====== Text excerpt ======

Winston Churchill, former First Lord of the British Admiralty, expressed the bitterness of this impotency when he said: "If they don't come out and fight, we will go in after them and dig them out like rats"; regrettably, the German mines and submarines stand in the way, and are themselves taking their toll of ships.
The mine-evading submarine can enter with comparative safety through a mine field, like a shuttle passing through the woof of cloth during the weaving process, and I take the opportunity to explain this method of entering harbors.
To comprehend thoroughly the safety with which this is accomplished, it is necessary to appreciate the almost insuperable difficulty of discovering an object like a submarine vessel when once sunk beneath the surface of the water. There are many sunken ships containing valuable treasures and cargoes that lie along our coast, and in most of the harbors of the world, that have been known to have sunk within a radius of less than a mile from some given point, but which have never been located. Some of these vessels have been searched for for years and never have been found. Dozens of vessels have been sunk in the waters of the North and East Rivers and never have been located. Some of the British and French submarines have been lost in localities well known, but it has been impossible to locate them.
During several years of experimental work with submarine investigating bottom conditions I have travelled many miles in the Chesapeake and Sandy Hook bays, along the Atlantic coast and Long Island Sound, and later in theGulf of Finland and the Baltic Sea; and it is a fact that cannot be successfully disputed, technically, by any one, that a submarine of the type recommended by the United States Army Board may be taken into any harbor in the world entirely unseen, and remain there, if necessary, for a month at a time, destroying shipping, docks, and war craft deliberately and leisurely, and yet defy discovery.

====== Source material ======

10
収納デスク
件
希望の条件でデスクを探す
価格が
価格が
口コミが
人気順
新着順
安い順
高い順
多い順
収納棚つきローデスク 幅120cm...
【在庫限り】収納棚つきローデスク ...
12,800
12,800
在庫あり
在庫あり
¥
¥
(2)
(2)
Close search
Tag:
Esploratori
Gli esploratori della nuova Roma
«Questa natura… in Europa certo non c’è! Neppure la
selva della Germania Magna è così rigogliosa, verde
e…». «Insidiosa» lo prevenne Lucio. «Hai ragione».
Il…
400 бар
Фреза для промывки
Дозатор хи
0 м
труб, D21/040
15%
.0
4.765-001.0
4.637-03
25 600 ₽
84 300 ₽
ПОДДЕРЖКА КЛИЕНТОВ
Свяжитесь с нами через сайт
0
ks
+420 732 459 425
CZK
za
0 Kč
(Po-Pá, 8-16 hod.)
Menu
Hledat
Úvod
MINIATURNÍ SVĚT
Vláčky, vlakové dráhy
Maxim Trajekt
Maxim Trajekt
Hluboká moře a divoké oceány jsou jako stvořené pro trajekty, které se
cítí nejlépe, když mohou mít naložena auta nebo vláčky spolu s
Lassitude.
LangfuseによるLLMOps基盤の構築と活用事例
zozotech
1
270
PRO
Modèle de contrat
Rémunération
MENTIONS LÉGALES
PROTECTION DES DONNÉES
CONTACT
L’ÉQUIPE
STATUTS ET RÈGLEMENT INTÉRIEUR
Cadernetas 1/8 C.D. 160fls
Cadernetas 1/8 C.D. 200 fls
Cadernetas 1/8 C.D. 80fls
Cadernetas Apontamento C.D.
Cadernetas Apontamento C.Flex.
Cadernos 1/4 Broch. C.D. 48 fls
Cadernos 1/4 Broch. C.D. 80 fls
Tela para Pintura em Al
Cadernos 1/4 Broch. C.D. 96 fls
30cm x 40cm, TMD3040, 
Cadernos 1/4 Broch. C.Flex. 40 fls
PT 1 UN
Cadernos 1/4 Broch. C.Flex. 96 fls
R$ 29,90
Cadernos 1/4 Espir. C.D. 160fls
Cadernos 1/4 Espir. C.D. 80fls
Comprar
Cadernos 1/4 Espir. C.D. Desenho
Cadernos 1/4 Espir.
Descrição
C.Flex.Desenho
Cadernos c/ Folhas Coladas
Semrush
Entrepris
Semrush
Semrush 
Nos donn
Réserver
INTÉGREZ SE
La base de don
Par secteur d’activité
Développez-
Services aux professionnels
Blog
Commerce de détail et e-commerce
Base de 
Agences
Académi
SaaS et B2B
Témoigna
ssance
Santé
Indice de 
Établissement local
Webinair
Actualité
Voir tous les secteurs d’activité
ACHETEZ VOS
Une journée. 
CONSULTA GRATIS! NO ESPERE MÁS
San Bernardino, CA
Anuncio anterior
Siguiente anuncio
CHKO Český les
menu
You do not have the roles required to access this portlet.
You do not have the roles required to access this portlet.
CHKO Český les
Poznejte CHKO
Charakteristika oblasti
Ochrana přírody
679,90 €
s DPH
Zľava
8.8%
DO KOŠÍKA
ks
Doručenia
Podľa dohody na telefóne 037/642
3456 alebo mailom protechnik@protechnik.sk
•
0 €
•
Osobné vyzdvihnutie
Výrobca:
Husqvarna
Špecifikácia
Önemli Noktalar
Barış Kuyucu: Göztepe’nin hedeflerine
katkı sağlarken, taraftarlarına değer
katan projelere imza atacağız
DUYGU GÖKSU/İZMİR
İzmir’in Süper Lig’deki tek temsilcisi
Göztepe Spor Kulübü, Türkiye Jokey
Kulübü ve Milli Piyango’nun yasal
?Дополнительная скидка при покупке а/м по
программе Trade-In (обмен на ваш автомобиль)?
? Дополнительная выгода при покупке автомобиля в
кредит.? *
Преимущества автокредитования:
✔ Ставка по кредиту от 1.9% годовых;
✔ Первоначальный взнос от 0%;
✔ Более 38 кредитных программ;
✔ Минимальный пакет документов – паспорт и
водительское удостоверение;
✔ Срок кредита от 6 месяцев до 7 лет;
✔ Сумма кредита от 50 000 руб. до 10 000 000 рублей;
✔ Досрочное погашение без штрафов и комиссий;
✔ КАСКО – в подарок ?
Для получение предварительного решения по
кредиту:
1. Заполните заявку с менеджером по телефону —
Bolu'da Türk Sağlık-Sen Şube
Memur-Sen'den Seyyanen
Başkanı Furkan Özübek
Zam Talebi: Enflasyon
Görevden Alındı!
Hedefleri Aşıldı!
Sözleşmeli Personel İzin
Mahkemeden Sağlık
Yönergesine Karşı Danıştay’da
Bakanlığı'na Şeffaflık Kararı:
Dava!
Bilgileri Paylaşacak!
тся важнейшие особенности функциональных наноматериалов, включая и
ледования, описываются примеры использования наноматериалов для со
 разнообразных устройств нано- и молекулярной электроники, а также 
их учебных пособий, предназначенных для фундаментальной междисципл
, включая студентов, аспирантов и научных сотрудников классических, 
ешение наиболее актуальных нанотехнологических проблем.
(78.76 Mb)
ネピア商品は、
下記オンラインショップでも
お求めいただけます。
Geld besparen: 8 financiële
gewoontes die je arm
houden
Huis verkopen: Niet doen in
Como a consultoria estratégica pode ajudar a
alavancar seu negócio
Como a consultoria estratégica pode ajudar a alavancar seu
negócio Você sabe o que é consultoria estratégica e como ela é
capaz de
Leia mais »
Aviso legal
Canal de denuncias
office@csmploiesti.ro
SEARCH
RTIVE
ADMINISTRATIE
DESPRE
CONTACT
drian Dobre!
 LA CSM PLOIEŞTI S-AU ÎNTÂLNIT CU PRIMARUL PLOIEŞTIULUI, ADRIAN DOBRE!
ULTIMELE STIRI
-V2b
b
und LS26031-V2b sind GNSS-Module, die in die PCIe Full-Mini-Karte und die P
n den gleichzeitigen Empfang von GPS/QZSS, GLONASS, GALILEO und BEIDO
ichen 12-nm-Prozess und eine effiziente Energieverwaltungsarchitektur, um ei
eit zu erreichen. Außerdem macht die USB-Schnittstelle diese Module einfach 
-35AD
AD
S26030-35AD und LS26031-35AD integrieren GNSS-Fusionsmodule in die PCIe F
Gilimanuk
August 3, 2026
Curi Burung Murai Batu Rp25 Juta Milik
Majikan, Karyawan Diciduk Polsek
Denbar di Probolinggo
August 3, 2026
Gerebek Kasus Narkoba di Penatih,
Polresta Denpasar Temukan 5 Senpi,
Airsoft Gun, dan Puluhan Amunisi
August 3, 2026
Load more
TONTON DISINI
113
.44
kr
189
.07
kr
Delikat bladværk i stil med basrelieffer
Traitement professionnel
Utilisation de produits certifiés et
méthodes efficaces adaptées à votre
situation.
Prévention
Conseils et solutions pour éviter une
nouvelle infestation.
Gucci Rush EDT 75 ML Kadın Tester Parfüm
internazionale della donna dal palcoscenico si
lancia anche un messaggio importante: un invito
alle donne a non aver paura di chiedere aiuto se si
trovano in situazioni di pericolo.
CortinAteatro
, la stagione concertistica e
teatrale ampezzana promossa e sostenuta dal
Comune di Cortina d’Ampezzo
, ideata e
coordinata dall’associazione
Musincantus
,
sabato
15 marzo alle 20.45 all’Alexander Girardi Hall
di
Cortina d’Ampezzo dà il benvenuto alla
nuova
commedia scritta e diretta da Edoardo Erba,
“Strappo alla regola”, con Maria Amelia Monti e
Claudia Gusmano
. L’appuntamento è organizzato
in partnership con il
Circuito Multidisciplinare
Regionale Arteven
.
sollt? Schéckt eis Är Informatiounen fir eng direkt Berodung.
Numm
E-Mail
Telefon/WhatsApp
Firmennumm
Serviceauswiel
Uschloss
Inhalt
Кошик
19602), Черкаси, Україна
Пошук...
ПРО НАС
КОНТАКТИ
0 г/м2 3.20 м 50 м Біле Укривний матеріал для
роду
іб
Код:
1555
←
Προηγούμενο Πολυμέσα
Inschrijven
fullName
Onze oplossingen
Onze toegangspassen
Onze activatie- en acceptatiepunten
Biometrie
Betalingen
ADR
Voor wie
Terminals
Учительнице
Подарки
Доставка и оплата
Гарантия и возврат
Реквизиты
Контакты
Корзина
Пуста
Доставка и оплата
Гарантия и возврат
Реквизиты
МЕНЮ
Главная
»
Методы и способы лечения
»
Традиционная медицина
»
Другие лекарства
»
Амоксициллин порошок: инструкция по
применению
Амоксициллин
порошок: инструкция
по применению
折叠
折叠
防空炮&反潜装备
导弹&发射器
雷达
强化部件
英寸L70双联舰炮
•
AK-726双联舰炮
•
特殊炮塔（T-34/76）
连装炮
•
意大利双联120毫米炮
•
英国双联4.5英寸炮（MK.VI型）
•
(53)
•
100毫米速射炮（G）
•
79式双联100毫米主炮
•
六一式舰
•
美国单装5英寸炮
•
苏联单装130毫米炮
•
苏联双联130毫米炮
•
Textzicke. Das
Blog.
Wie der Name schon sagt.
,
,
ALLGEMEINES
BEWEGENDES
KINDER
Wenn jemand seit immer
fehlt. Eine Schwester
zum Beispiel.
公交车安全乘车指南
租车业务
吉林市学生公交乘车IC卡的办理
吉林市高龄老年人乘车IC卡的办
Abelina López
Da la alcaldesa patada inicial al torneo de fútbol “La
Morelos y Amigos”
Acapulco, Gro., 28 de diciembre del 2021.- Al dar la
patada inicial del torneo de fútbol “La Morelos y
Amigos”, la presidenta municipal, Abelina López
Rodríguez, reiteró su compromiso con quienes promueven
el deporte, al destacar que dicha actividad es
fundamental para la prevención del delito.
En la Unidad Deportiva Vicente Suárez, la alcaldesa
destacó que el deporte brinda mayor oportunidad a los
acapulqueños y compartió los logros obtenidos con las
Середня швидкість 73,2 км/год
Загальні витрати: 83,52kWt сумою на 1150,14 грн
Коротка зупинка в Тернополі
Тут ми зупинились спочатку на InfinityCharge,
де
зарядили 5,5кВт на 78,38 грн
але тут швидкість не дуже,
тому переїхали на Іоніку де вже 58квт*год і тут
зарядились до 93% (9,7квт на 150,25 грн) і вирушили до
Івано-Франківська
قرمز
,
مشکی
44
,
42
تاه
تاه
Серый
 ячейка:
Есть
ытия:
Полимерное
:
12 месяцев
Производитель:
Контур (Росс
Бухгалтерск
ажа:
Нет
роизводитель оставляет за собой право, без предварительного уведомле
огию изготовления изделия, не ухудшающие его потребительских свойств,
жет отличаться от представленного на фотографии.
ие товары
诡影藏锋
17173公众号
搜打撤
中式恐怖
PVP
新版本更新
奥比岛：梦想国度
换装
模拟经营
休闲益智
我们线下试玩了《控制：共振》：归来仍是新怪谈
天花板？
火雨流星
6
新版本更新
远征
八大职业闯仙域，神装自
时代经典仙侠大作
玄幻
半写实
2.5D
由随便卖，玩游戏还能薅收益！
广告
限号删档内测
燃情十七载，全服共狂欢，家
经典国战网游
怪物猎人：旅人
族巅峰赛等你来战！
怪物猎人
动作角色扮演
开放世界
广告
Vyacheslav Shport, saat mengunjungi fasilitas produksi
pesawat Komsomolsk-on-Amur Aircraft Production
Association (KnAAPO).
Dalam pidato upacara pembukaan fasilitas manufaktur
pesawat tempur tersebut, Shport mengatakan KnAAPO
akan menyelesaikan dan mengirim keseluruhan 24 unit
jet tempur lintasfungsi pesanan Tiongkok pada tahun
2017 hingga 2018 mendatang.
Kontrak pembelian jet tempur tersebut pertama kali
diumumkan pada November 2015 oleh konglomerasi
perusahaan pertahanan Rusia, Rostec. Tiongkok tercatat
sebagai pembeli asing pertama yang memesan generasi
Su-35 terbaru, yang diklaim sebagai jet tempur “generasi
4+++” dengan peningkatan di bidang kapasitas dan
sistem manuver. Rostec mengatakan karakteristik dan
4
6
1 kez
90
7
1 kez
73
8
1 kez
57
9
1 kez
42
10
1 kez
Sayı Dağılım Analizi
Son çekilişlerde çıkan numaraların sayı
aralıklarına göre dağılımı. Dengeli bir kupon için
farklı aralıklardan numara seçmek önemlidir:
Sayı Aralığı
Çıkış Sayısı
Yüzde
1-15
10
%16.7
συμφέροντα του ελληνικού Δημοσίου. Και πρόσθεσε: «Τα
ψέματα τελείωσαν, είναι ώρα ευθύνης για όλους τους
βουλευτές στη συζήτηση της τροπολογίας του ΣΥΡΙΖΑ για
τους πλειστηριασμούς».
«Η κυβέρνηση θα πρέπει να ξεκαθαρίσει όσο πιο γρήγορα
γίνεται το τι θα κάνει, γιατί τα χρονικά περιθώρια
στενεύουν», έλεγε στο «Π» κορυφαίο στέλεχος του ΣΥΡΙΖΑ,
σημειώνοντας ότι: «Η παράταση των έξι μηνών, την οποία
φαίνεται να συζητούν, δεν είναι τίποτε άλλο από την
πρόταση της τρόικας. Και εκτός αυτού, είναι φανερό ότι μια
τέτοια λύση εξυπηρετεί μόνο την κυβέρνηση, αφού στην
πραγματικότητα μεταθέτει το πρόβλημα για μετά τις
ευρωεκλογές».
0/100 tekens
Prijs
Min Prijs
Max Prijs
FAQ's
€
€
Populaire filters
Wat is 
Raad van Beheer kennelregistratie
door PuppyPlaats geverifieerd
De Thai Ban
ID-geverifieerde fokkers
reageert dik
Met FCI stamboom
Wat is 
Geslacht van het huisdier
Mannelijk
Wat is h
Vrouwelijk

======

Action item A: According to the submarine text, who was the former First Lord of the British Admiralty?
Action item B: Rewrite the part of the entries that runs from their start through the line containing "selva della Germania", replacing "Close search" with "Exit search" and leaving everything else unchanged.
The text about submarines and the entries come from separate, unrelated sources.

Written solution A: Winston Churchill

Written solution B:
10
収納デスク
件
希望の条件でデスクを探す
価格が
価格が
口コミが
人気順
新着順
安い順
高い順
多い順
収納棚つきローデスク 幅120cm...
【在庫限り】収納棚つきローデスク ...
12,800
12,800
在庫あり
在庫あり
¥
¥
(2)
(2)
Exit search
Tag:
Esploratori
Gli esploratori della nuova Roma
«Questa natura… in Europa certo non c’è! Neppure la
selva della Germania Magna è così rigogliosa, verde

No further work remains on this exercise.